In the last decade, we’ve seen other game-changing technologies based on AI: digital cameras that use laser ambient light movement to inspect and monitor patients in their rooms. No human being can process all the signals being read by cameras better than an AI.
But the real promise of AI technology lies in providing the intelligence to deliver a safer, higher quality of patient care. Technology is advancing in real time, delivering visual information that is like what a human sees when they walk into a patient's room. Technology can create a more productive, effective workforce that knows precisely which situations require human intervention and can communicate what is needed in a timely manner.
Gen AI is modelling the human brain but processing significantly greater volumes of data. However, while the human brain naturally understands some fundamental basic concepts like morals and empathy, AI does not.
As an organisation, it is important to think about building the basic core elements of ethics, governance, and morals guard rails into AI models.
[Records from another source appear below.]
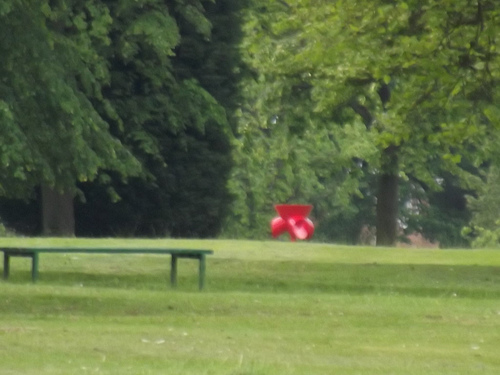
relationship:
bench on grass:
[2, 248, 213, 289] [2, 237, 500, 374]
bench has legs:
[2, 248, 213, 289] [171, 255, 206, 288]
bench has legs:
[2, 248, 213, 289] [4, 254, 38, 283]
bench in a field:
[2, 248, 213, 289] [0, 2, 499, 373]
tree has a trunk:
[0, 2, 223, 238] [39, 159, 77, 238]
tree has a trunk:
[281, 6, 466, 245] [376, 151, 399, 248]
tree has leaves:
[281, 6, 466, 245] [329, 17, 454, 149]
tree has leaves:
[0, 2, 223, 238] [19, 37, 163, 135]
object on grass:
[271, 204, 314, 242] [2, 237, 500, 374]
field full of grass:
[0, 2, 499, 373] [2, 237, 500, 374]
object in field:
[271, 204, 314, 242] [0, 2, 499, 373]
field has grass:
[0, 2, 499, 373] [2, 237, 500, 374]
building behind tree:
[402, 223, 441, 247] [281, 6, 466, 245]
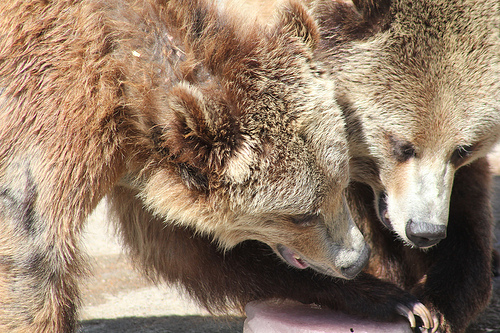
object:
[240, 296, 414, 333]
object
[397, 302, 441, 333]
claws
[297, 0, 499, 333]
bear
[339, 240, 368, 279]
nose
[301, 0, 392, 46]
ear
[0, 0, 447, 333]
bear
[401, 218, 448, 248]
nose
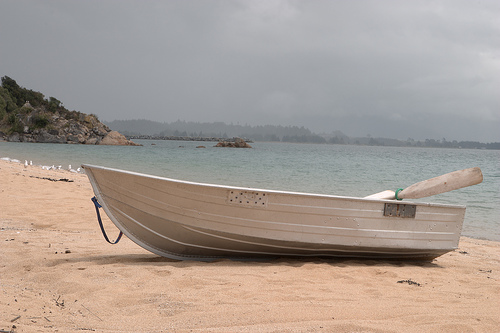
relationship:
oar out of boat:
[377, 149, 477, 206] [110, 166, 474, 276]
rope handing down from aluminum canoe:
[91, 193, 124, 245] [76, 157, 487, 265]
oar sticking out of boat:
[360, 168, 483, 200] [77, 161, 465, 265]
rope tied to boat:
[89, 201, 116, 243] [161, 180, 279, 241]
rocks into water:
[4, 77, 129, 141] [2, 110, 498, 251]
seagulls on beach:
[3, 150, 76, 176] [22, 194, 136, 331]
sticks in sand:
[2, 271, 85, 326] [1, 177, 281, 331]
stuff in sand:
[37, 225, 91, 274] [1, 177, 281, 331]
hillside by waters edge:
[0, 71, 137, 144] [2, 163, 499, 253]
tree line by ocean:
[103, 117, 321, 141] [1, 140, 499, 237]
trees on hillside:
[0, 76, 57, 102] [0, 77, 137, 145]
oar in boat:
[360, 168, 483, 200] [77, 161, 465, 265]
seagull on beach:
[21, 158, 30, 168] [0, 169, 91, 331]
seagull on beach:
[65, 160, 75, 175] [0, 169, 91, 331]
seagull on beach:
[39, 161, 49, 170] [0, 169, 91, 331]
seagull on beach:
[77, 163, 82, 172] [0, 169, 91, 331]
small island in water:
[213, 133, 251, 149] [273, 150, 390, 177]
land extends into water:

Modelling best practices must align with basic principles for your organisation, such as delivering the best patient care. In the future, a regulatory body may dictate what those principles are, but as healthcare professionals we need to make sure they are part of AI policies from day one.
Now is the time to apply AI to deliver a smoother, more integrated patient and provider experience. It can play a significant role in building more intelligent neural networks that steer a more proactive diagnosis and treatment.
But with great opportunity comes big responsibility. The big responsibility is building your organisational beliefs about morals and ethics into the AI models as guardrails. The resulting improvement in patient care will be worth it.